◆ **Problem details**:
Copy out, from the data, each line containing the string "middle".

◆ **Records supplied**:

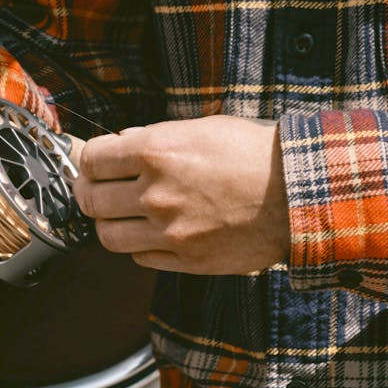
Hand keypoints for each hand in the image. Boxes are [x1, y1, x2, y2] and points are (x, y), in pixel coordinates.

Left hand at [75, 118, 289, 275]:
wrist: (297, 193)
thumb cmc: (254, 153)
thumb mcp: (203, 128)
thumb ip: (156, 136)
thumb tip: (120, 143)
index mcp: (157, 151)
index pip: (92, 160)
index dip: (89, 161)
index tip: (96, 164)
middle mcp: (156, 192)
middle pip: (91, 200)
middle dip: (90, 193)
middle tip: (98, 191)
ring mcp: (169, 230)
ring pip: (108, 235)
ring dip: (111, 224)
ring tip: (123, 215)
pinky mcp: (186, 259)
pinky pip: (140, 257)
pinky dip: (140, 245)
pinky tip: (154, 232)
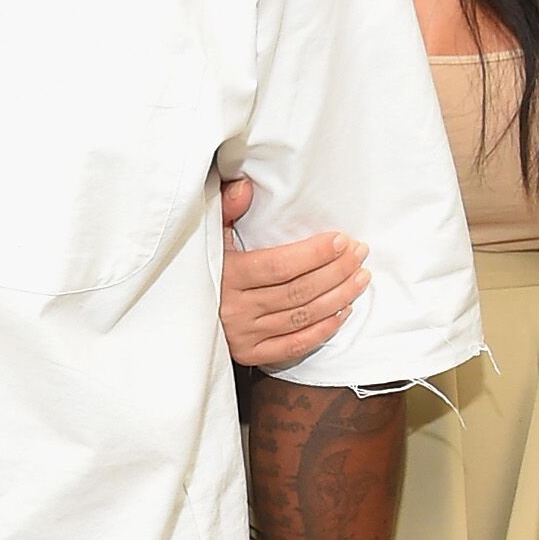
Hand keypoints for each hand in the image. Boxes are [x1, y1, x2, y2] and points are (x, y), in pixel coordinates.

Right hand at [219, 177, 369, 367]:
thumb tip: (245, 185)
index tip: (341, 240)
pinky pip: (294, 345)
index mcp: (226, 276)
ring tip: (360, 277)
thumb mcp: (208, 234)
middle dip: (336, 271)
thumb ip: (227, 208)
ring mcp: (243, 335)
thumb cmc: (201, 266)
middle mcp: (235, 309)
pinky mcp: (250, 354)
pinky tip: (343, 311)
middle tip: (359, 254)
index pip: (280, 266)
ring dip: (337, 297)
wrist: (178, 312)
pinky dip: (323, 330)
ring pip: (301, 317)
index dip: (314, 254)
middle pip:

◆ **Exercise response**:
middle mcp: (156, 192)
middle pip: (91, 200)
middle dip: (90, 193)
middle tip: (98, 191)
middle dip: (336, 271)
middle mcp: (235, 309)
middle tip: (359, 254)
middle pip:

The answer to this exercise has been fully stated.